Rely on God sir. Do your job without fear or favour, malice or ill-will. The world is watching to see how your NJC will tackle the impunity and tyranical excesses of this government, where cherished freedoms, liberties and human rights are in a state of recession and atrophy.
As a man of courage, impeccable judicial credentials and juristic luminousness of highest pedigree whom I had the privilege of appearing before in the 90s in the High Court, Calabar, later, Court of Appeal and the apex Court, your job in these trying times is daunting, but not insurmountable. May God guide you as you navigate through crocodile and sharks – infested oceans of national turbulence, executive lawlessness, legislative rascality and judicial ineptitude. Good luck sir.

When Bridget Agbahimes spirit cries for Justice
Shocker: the five men Muslim mob who on June 2, 2016, savagely murdered 74 year old Mama Bridget Agbahime in front of her stall in Kano, where she had lived for 30 years, for alleged blasphemy, have been reportedly set free by a Kano magistrate, on the directive of the State Attorney General, upon the DPP’s legal advice. Her alleged “blasphemy” was that she objected to an ablution performance by some Muslim youths, right in front of her shop, at Wambai market, Kano, in broad day light.
Good God!
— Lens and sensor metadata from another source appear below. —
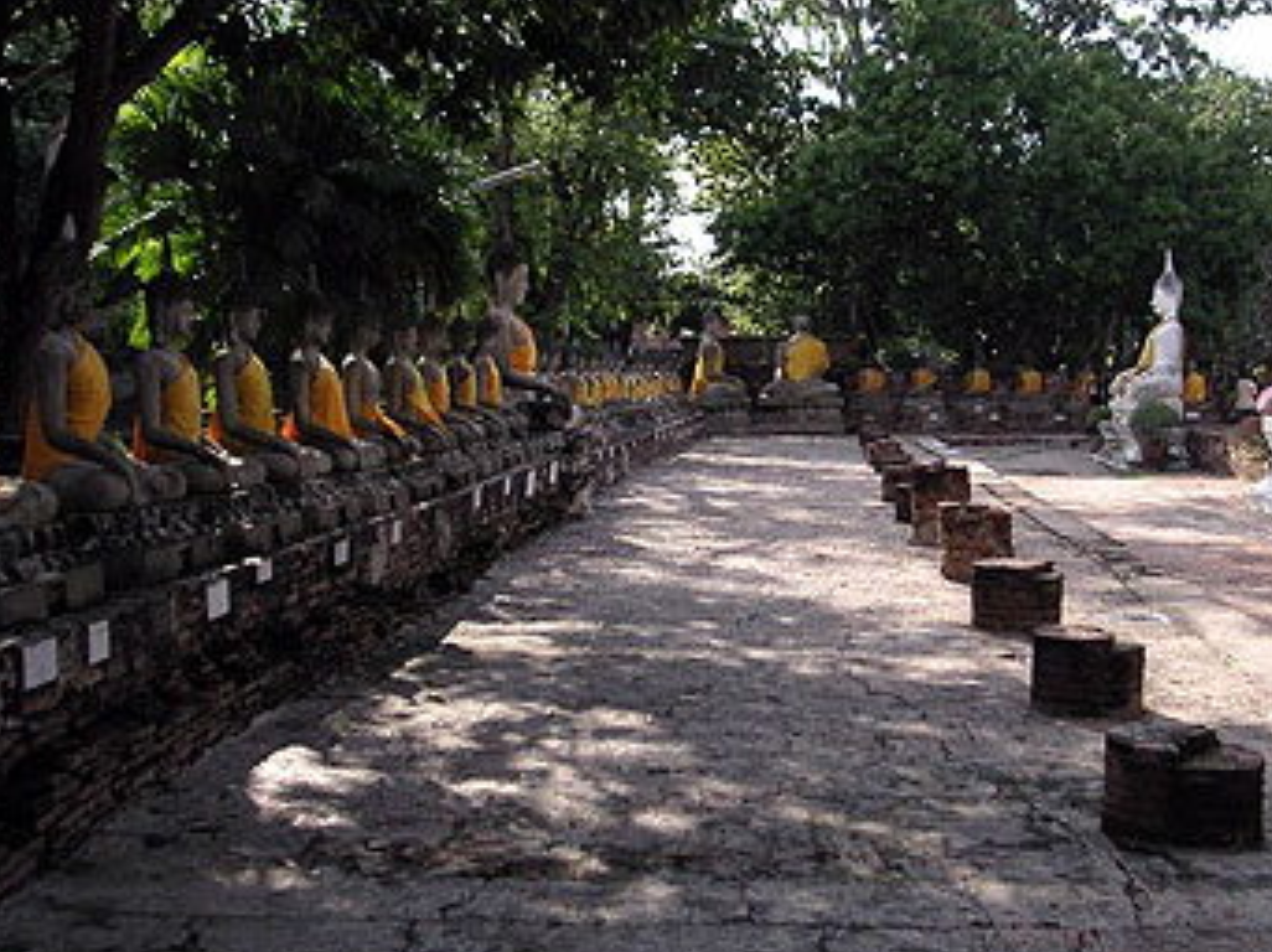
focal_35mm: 50
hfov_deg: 38.1
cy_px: 504
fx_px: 1836
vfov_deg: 29.1
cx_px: 755
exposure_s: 1/350
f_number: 2.8
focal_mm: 6
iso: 50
To be sure, the Attorney General could not have met the acid test of the provisions of section 211 of the 1999 Constitution, which empowers him to enter a nolle prosequie, only if it is in the public interest, interest of justice and the need to prevent abuse of legal process.
His alleged reliance on sections 130 and 150 of the CPC to conclude the investigation disclosed “no case to answer”, because of lack of sufficient evidence, flies in the face of the simple fact that Bridget’s husband, Pastor Mike Agbahime, who personally beheld the horrific spectacle of his wife’s brutal dismemberment in cold blood before his very eyes, was never called to give evidence. This discharge is nothing short of crass impunity, brazen injustice, nepotic bigotry and judicial hara-kiri. It constitutes a ready recipe for organized chaos and anarchy. Remember Gideon Akaluka (hideously beheaded in 1995, in the same Kano, with his head grislyingly paraded on a spike along Kano streets); murdered Methodius Chimaijire, and Eunice Elisha, who was brutally hacked to death early morning in Kubwa, for preaching as a member of the RCCG, in July 2016. These are sad reminders of a disparate country, sorely yearning for nationhood, where ordinary mortals defend almighty and omniscient God, with ungodly hatred, venom, crudity and bestiality.
I hereby call upon the Kano State Government to immediately re-open this case and save Nigeria the horrors of this ludicrous circus of perversion of justice.